___ EXTRACT TO READ ___
I joined Twitter last week, Thursday, as mentioned at the end of the last blog post. I had this idea that I wasn’t going to be micro-blogging every few minutes, like when I changed the TV channel or got a cup of tea. Well three days and 50 tweets later I realised how easy it is to get sucked in. I had to rein it in as I realised that I wouldn’t get anything else done at all. The twatter addiction wreaked havoc with my facebook page once I’d found the app that automatically sent the tweets to fb, and I almost forgot to post a popandcrisps blog this week. What with a major deadline today for my PhD progression report, I really should not have been twatting around on the internet. But that seems to be a pattern for me. The more pressure I have, the more distractions I find.
[Diversion to Tadpole Art]
Also this week as mentioned briefly last post, I have been indulging in some new art. Inspired by the tadpoles (now living in a <==lovely habitat in shade on the patio), I began some ‘dotty pictures’ as Alys calls them. It was her that developed this technique a few years ago and I wanted to have a go at it but never got around. She had read that Australian Aborigine art is made with points of sticks rather than brushes, so she uses the ‘wrong’ end of a paintbrush to do the dots.
Using basic emulsion paints in bright coloured tester pots, she made an amazing moon phases design for a magical board and this week she decided to do another one. As the table was already set up for make’n’do, I dug out a blank wooden box from my art trunk and decided to join in.
I took photos as I was going along so will be posting them to my website in a ‘how to make a frog box’ page on my website art section once I’ve got around to it. It is tadpole inspired in part because the tadpoles were the first things I dotted and also because they are a little bit dotty themselves. Aboriginal art uses the natural world as inspiration: plants, animals, mountains, moon and sun etc. I have a lovely crocodile pic on a bag, which I bought in Amsterdam, so frogs seemed appropriate.
___
== OBJECTIVES ==
**A)** Answer these questions from the blog post:
(i) On what day of the week did the writer join Twitter?
(ii) What does Alys use to paint the dots?
(iii) In which city did the writer buy the bag with the crocodile picture?
**B)** Write the next part of the blog post about Twitter and dotty art, starting after its last sentence.
___ DATA ___
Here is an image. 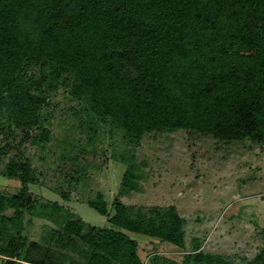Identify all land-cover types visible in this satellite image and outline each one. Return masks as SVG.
Segmentation results:
<instances>
[{
    "label": "trees",
    "instance_id": "obj_1",
    "mask_svg": "<svg viewBox=\"0 0 264 264\" xmlns=\"http://www.w3.org/2000/svg\"><path fill=\"white\" fill-rule=\"evenodd\" d=\"M59 98L76 105L87 148L109 142L124 196L141 180L133 158L147 134L263 146L264 0H0V174L22 184L0 191L3 263L145 264L134 234L183 252L177 262L153 248L148 264H238L204 252L199 239L187 250L174 206L145 210L116 198L108 208L96 194L86 203L107 218L100 229L34 199L28 185L40 183L27 150L51 143ZM66 144L61 159L74 165L78 147ZM27 214L53 226L40 243H28ZM240 264H264V248Z\"/></svg>",
    "mask_w": 264,
    "mask_h": 264
},
{
    "label": "rangeland",
    "instance_id": "obj_2",
    "mask_svg": "<svg viewBox=\"0 0 264 264\" xmlns=\"http://www.w3.org/2000/svg\"><path fill=\"white\" fill-rule=\"evenodd\" d=\"M59 101L61 110L48 126L51 143L43 152L33 147L27 150L40 183L28 185V189L40 204L56 203L84 223L100 229L110 227L107 218L86 203L96 194L104 197L108 208L116 198L126 206L145 210L174 206L179 217L186 221L187 250L192 239H199L204 252L240 264L252 260L264 248V145L223 144L205 136L190 137L183 131L147 134L133 158L141 180L134 191L124 196L119 192L124 168L112 160L109 142L87 148L85 135L76 128L72 116L76 105H68L61 98ZM115 139L118 154L125 148L119 138ZM66 142L78 147L69 150L79 158L74 165H64L61 159L63 149H70ZM81 147L84 149L78 151ZM4 163L0 161V172ZM21 185L0 174L3 193L13 195ZM57 190L68 194V200L59 196ZM7 214L11 215L12 211ZM23 228L28 243L30 240L40 243L53 226L27 214ZM129 236L138 242L139 257L145 264L153 248L174 261L182 260L180 250L151 245L158 241L143 236ZM81 247L86 250L85 246ZM72 255L83 261L78 253ZM0 264H4L1 258Z\"/></svg>",
    "mask_w": 264,
    "mask_h": 264
}]
</instances>
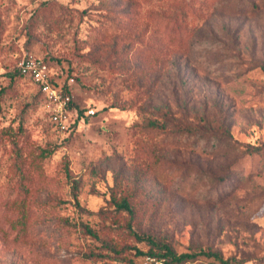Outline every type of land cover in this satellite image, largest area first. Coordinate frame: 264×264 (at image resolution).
Returning a JSON list of instances; mask_svg holds the SVG:
<instances>
[{"label":"rangeland","instance_id":"1","mask_svg":"<svg viewBox=\"0 0 264 264\" xmlns=\"http://www.w3.org/2000/svg\"><path fill=\"white\" fill-rule=\"evenodd\" d=\"M24 54L74 79L66 129ZM130 221L264 264V0H0V264H148Z\"/></svg>","mask_w":264,"mask_h":264},{"label":"built area","instance_id":"2","mask_svg":"<svg viewBox=\"0 0 264 264\" xmlns=\"http://www.w3.org/2000/svg\"><path fill=\"white\" fill-rule=\"evenodd\" d=\"M20 74L32 81L38 89L46 96L51 105L52 121L63 129L68 127L69 112L73 102L70 91L65 90V85L70 87L73 78L68 83H62L58 75L54 73L50 63L42 57L34 54H24L17 62ZM70 90V89H69ZM86 116L95 113L94 109L83 112ZM83 113L77 111V116L84 117ZM148 264H164L162 258L148 257Z\"/></svg>","mask_w":264,"mask_h":264},{"label":"trees","instance_id":"3","mask_svg":"<svg viewBox=\"0 0 264 264\" xmlns=\"http://www.w3.org/2000/svg\"><path fill=\"white\" fill-rule=\"evenodd\" d=\"M15 74H18V75L22 76L20 74L19 70H18L17 64H16V68H15L13 73H11V72L7 73V75H9V76H14ZM69 89H70V87H68V84H66L65 85V90L66 91H70ZM79 112L83 113L84 111H83V109H79ZM151 124L153 126L161 125L162 127H166V125L159 124V123H157L155 121H152ZM224 138L225 137H222V136L220 137L219 136L217 138V141L223 143V142L226 141V139H224ZM115 204H116V208L117 209H120V210L128 212L130 217H131V220L133 219L135 211H134V208H133L130 200L127 197H123L121 200L115 201ZM87 228H88L87 230L90 233H92L93 235H96V233L94 231H92V229H90L89 227H87ZM129 228L134 233L135 237L139 241H146L150 245L159 247L161 250L164 251L161 254L157 253V252H155L153 250L148 251V252H143L141 250H138L137 252L140 255L149 254L152 257L162 258L164 260V264H184V263H186V262H188L190 260L196 259L198 256H205L207 258H213L215 261H218L220 264H239V262L234 257L225 258L223 256V254L220 251H217V250H201L199 252H182V253H178L175 250H173L167 244H159V243H157L152 236L138 233L136 231V229H134L131 221L129 222Z\"/></svg>","mask_w":264,"mask_h":264}]
</instances>
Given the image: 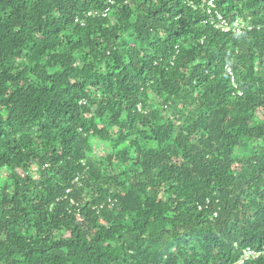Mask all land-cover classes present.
I'll list each match as a JSON object with an SVG mask.
<instances>
[{
	"label": "trees",
	"instance_id": "trees-1",
	"mask_svg": "<svg viewBox=\"0 0 264 264\" xmlns=\"http://www.w3.org/2000/svg\"><path fill=\"white\" fill-rule=\"evenodd\" d=\"M112 1L0 0V264H264V0Z\"/></svg>",
	"mask_w": 264,
	"mask_h": 264
},
{
	"label": "built area",
	"instance_id": "built-area-1",
	"mask_svg": "<svg viewBox=\"0 0 264 264\" xmlns=\"http://www.w3.org/2000/svg\"><path fill=\"white\" fill-rule=\"evenodd\" d=\"M109 2L114 3L112 0H109ZM209 5L212 7H215L214 0H209ZM109 10H110V8L106 9L104 12L90 11L89 15L90 16H100L102 14L103 16H106L108 14ZM210 21H212L213 23L217 22L219 24V26H221V28H223L224 30H226V31H232L233 30L238 35L243 34L244 31L245 32L251 31L254 28L250 24V22H248L247 20H245L243 18H238L235 21L230 22V21H227V19L224 18V16L222 14H219V13L216 16H211ZM229 71H230V68H229ZM108 201H109V203L114 204L112 199H109ZM103 207H104V204H102L100 206V209ZM261 254H262V252H257L255 250L248 249L246 251L245 255L242 256V259L238 264H244V261L249 259L250 257H258Z\"/></svg>",
	"mask_w": 264,
	"mask_h": 264
}]
</instances>
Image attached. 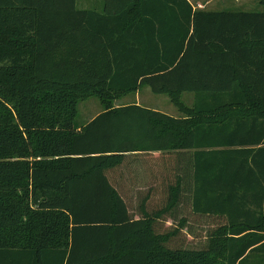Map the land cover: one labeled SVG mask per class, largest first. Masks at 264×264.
Here are the masks:
<instances>
[{
    "label": "trees",
    "instance_id": "obj_1",
    "mask_svg": "<svg viewBox=\"0 0 264 264\" xmlns=\"http://www.w3.org/2000/svg\"><path fill=\"white\" fill-rule=\"evenodd\" d=\"M101 1L0 0V264H264V12ZM142 86L193 106L108 108ZM81 90L105 109L76 127Z\"/></svg>",
    "mask_w": 264,
    "mask_h": 264
},
{
    "label": "rangeland",
    "instance_id": "obj_2",
    "mask_svg": "<svg viewBox=\"0 0 264 264\" xmlns=\"http://www.w3.org/2000/svg\"><path fill=\"white\" fill-rule=\"evenodd\" d=\"M101 1V0H100ZM102 2V1H101ZM230 4H234L231 2ZM235 6H231L230 9H238L239 11L260 13L264 12V6L260 5L256 0H236ZM76 9H102V3L99 7V0H76ZM194 103V96L191 93H183L177 97H170L167 95H155L147 86L140 87L134 93H121L112 94L108 100V108L114 109L119 106L137 104L139 106L159 111L166 115L182 118L187 115L186 109H191ZM76 113H75V125L76 127H82L84 124L93 119L101 111L105 109V106L101 99L86 90H81L76 93ZM234 110V109H233ZM229 114V113H227ZM234 114V113H231ZM207 118L196 117L194 122H205ZM183 163V161H182ZM142 192V191H138ZM134 196V195H133ZM142 197V196H141ZM141 197L137 195L132 198L133 210L138 206ZM151 206V205H150ZM177 218H180V214H177ZM178 221V220H177ZM177 221H174V225H177ZM167 224H171L168 219L165 221ZM165 222L161 223L160 230H168L164 227ZM214 224L210 223L209 219H201L200 225H187L183 228V231L179 234V237L173 243L175 246H182L183 248L200 249L206 244L207 231L210 226ZM218 239H221L220 237Z\"/></svg>",
    "mask_w": 264,
    "mask_h": 264
},
{
    "label": "crops",
    "instance_id": "obj_3",
    "mask_svg": "<svg viewBox=\"0 0 264 264\" xmlns=\"http://www.w3.org/2000/svg\"><path fill=\"white\" fill-rule=\"evenodd\" d=\"M236 0H188L194 10H202L205 12H232L238 11V9H230L231 6H235ZM233 2L234 4H230ZM101 1L99 0V7L101 6ZM133 174L135 176V185L132 187L135 189H145L147 186V179L144 175L143 169L138 163L133 166Z\"/></svg>",
    "mask_w": 264,
    "mask_h": 264
}]
</instances>
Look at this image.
___
== PER-TASK ANSWERS ==
**A)**
(i) Thursday
(ii) The "wrong" end of a paintbrush
(iii) Amsterdam

**B)**
Once the box was done, I had got addicted to the hypnotic effect of dotting (and the welcome distraction from stress of progression report) and searched my brain for other things to dot. Walking the dog by the river I saw piles of flat stones and struck lightening. It’s become something of a production line as this pic below will demonstrate.
I will be varnishing these before putting them outside in the cobbles on the new patio, and saving some for gifts for friends who appreciate home-made presents.
Now The Boy has joined in with his own designs. I love sitting at the table working on some art with The Boy. He talks to me about stuff and it’s nice family time. No stress.
There is something relaxing and meditative about the repetitive dotting. It reminds me a bit of knitting, and the end results look a bit like knitting too, don’t you think? If you squint.
[Back to PhD]
So this week has been a round of dotting and tweeting while one row of dots dry, doing a bit more of my report (and a paper I have to write as well) and back to dotting. My paper, and the majority of my progression report, is about the study I ran this year on the dream-lag theory. This is related to very interesting phenomena whereby events that happen during your day become incorporated into your dreams in a ‘day residue’ effect – noted by Freud. But some events (and there are various theories about why these are different) don’t pop up in your dreams until a few days or a week later – noted by Jouvet. If there is something you’re learning and particularly if it is a practical concentrated task, then dreaming about it might actually improve your performance. This is the nucleus of my PhD topic.
If you’re interested in this then the people to read up are Jouvet (in French but there are translations), Nielsen and Stickgold. There is one study by Stickgold et al that struck me because he used Tetris as the task, and as I was addicted to Tetris years ago and it did pop up in my dreams so this seems very relevant. I also remember dreaming about knitting when I was knitter obsessed at around the 13-16 age and was churning out a jumper in a week. There was no internetz back then and I needed something to do with my hands that was socially acceptable!
I have been dreaming about Twitter since Tuesday night, but have not yet remembered a dream with dotting. Will ponder the significance of this if/when dotting appears in my dreams. And wonder about whether twitting is different to dotting and in what ways.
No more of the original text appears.